Eric writes:

[I]t seems the main problem [in automating software testing] is getting the test data - two steps before you can even think about automation. When talking to developers and QA folks it's a major roadblock. Any firsthand insight on this?

"Getting the test data" is indeed a problem. More so because it comes with a meta-problem: what does "getting the test data" mean?

"Getting the test data" might mean "How do we figure out what it is we're supposed to be testing for?" Testing that an application matches its spec is different than testing that it solves an actual customer problem is different than testing that it doesn't corrupt the user's system is different than testing how it handles resource unavailability is different than testing its performance.

"Getting the test data" might mean "How do we prioritize the infinite set of possible test cases?"

"Getting the test data" might mean "How do we determine what the application is supposed to do?"

"Getting the test data" might mean "How do we determine how the system should react to particular data values?"

[How many more "might mean"s can you come up with?]

I have one answer for each of these questions: talk with your team. Talk with your feature team. Talk with your management. Talk with your customers. Talk with your help desk.

I find that talking about these questions with my feature team drives discussions about "I dunno what should happen in that case" and "Oh yeah, I had better handle that scenario" and "I don't think we need to test that deeply" and "What do you mean you think a surface pass of that area is sufficient?"

I find that talking about these questions with my management drives discussions about "We don't have that much time" and "That's a good idea, let's make sure everybody is doing that" and "You want to spend two weeks doing what?"

I find that talking about these questions with my customers drives discussions about "This feature working correctly is the make-or-break decision point for whether I upgrade" and "I don't care about that feature at all" and "I didn't know the application could do that" and "I want this functionality yesterday will you please ship it already!"

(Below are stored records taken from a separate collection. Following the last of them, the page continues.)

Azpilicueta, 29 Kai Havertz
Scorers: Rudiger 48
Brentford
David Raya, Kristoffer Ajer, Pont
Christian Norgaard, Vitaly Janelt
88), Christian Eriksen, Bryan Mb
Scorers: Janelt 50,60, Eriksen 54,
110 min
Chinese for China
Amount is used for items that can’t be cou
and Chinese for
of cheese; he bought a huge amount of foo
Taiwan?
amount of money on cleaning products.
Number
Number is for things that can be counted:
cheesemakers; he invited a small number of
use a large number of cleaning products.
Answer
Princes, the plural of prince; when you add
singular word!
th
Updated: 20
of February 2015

I find that talking about these questions with my help desk drives discussions about "The top five calls we receive are all in Feature H" and "When that works it will really help diagnose problems but when it fails it will require a customer site visit to resolve" and "The last five releases have all had this major issue will you please fix it already!"

One of the benefits my team is seeing from our automation stack is that using it inherently drives these discussions. As our feature teams discuss what a feature is and how it works we also discuss what the LFM will look like. This surfaces issues about what the user actions (i.e., benefits) really are, and how much verification do we want to do and how will we do it, and which test cases do we really care about. Because our test cases don't have UI and other gory details management and customers and help desk technicians review and comment on them. The ability to add and drop execution paths and data values and verification without affecting (most) test cases lets the answers to these questions change.

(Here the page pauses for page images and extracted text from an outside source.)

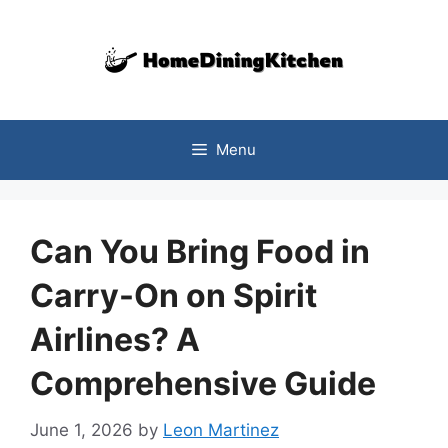
Skip
to
content
Menu
Can You Bring Food in
Carry-On on Spirit
Airlines? A
Comprehensive Guide
June 1, 2026
by
Leon Martinez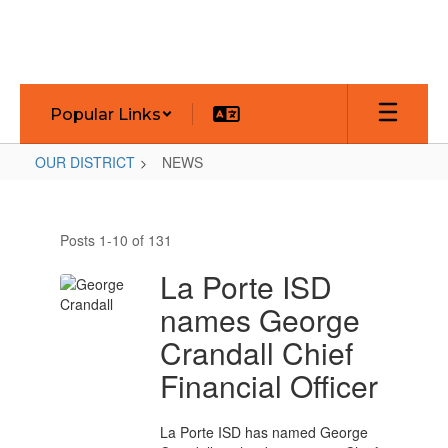
Skip
to
main
content
Popular Links
OUR DISTRICT
NEWS
NEWS
Posts 1-10 of 131
La Porte ISD
names George
Crandall Chief
Financial Officer
La Porte ISD has named George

Our automation stack is an enabler, but the discussions are the key. Discussions that any tester can start having with any part of their team. Doing so may be difficult, especially if your team has little trust for each other just now. Showing some respect can help there. Reading and acting upon Patrick Lencioni's The Five Dysfunctions Of A Team can help as well. This can be a scary proposition, and difficult to get started. I think you will find, though, as I have, that it is well worth the effort.